*** Opening TEXT PROVIDED ***

Shares of footwear major Bata India touched a lifetime high on Friday of Rs 1,013.70 per share on the BSE, up 0.57% from its previous close.

Bata India shares hit lifetime high on strategy shift (Bata website)

Shares of footwear major Bata India touched a lifetime high on Friday of Rs 1,013.70 per share on the BSE, up 0.57% from its previous close. In the last six sessions, the share price has risen by over 7%. Investors appear to be convinced that the strategy shift initiated by the company, which aims to focus both on volumes and recalibrate its balance between premium and mass segment products, will pay off.

Since January, the stock has put on more than 36%, outperforming the Sensex.  The premium products from the company will contribute 35% to the revenue by FY19-end, Ram Kumar Gupta, director-finance and CFO, Bata, said on Friday in an interview to a TV channel. “We are planning to increase premium products,” Gupta said.

Bata is a premium brand for the masses as well, and the company is focusing to steer shoppers from smaller cities in India to the Bata stores by expanding its footprint.  The company plans to add around 100 new retail stores, 50 new franchisee stores and expand its distribution in the current year across India. Uday Khanna, chairman, Bata India, said, at the company’s annual general meeting, “The focus will be on building the Bata brand and attracting more footfalls through impactful store décor, in-store activities, aggressive launch of new products and increasing our advertising spends, also focusing on reducing rentals and saving other costs.”

The company plans to take the franchisee count to 500 over the next few years. Analysts said Bata continues to make right moves by focusing on expansion through franchisee, closing down unprofitable stores and renovating the old ones, launching new collections, increasing focus on sub-brands, improving brand perception by use of digital platforms, higher advertising spend and association with celebrities for brand endorsements and enhancing in-store experience to appeal to the more fashion-conscious younger consumers.

Strong execution over the past three quarters and an over 30% year-on-year Ebitda growth gives us more confidence on Bata’s ability to benefit from improving macro environment, analysts at Axis Capital observed.  The footwear major reported a good June quarter with revenues up 8.3% y-o-y to Rs 797.3 crore. Ebitda was up 38% y-o-y to Rs 131.8 crore. The profitability improved and the Ebitda margin expanded by 355 bps y-o-y to 16.53%.

The company said the revenue growth was helped by the high-decibel ‘Come & Be Surprised’ campaign to mark the launch of its New Red Label collection. Further, the launch of the internationally developed Red Concept stores in India also aided the performance. The Ebitda margin expansion was on the back of strong cost controls. As guided by the management, store resizing is aiding the profit growth for the company. “In our current range, the women category provides 28-30% revenue,” Gupta said.

*** Closing TEXT PROVIDED ***
*** Opening DATA UNDER STUDY ***

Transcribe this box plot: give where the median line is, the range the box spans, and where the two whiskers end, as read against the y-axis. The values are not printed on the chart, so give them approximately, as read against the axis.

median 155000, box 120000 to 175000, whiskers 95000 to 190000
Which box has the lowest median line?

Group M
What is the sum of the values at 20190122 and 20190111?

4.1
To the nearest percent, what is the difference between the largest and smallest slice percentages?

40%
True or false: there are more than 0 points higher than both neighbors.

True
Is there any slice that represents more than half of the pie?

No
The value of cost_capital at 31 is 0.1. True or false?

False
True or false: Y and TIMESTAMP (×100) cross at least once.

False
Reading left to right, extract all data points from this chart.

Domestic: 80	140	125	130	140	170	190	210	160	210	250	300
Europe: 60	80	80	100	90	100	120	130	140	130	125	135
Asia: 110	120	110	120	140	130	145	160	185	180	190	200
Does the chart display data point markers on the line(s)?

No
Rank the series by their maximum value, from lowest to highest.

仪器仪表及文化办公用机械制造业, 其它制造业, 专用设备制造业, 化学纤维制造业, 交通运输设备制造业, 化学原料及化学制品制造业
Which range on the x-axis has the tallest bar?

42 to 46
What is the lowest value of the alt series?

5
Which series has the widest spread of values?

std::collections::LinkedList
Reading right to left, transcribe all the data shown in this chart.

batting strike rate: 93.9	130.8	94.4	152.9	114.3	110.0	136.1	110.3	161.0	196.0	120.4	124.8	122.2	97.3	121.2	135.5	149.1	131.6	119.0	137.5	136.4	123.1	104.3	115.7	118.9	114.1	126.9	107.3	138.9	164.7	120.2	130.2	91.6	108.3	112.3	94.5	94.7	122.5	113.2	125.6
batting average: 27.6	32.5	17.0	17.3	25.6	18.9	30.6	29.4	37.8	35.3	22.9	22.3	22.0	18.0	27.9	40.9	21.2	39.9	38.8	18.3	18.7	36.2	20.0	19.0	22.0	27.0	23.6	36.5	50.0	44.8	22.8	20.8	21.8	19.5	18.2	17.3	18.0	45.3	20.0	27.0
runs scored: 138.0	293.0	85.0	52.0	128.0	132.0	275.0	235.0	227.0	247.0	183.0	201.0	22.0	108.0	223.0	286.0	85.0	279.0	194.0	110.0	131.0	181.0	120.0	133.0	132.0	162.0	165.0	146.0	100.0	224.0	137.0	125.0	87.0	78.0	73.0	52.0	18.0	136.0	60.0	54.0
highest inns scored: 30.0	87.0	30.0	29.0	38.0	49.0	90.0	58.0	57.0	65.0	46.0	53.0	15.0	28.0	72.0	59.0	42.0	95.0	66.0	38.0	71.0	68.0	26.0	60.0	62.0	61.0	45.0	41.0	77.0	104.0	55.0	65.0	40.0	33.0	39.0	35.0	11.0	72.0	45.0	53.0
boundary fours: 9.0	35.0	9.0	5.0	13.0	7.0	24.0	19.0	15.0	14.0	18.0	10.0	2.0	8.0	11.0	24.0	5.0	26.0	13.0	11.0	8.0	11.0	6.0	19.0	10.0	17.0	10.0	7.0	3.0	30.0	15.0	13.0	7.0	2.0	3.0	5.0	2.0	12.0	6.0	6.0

*** Closing DATA UNDER STUDY ***

## ABOUT THIS EXERCISE
Please revise the Bata India article from the words "Bata India shares" through "will pay off.", changing "lifetime high" to "record high". None of the items is needed here.

## REPLY TO THE TASK
Bata India shares hit record high on strategy shift (Bata website)

Shares of footwear major Bata India touched a record high on Friday of Rs 1,013.70 per share on the BSE, up 0.57% from its previous close. In the last six sessions, the share price has risen by over 7%. Investors appear to be convinced that the strategy shift initiated by the company, which aims to focus both on volumes and recalibrate its balance between premium and mass segment products, will pay off.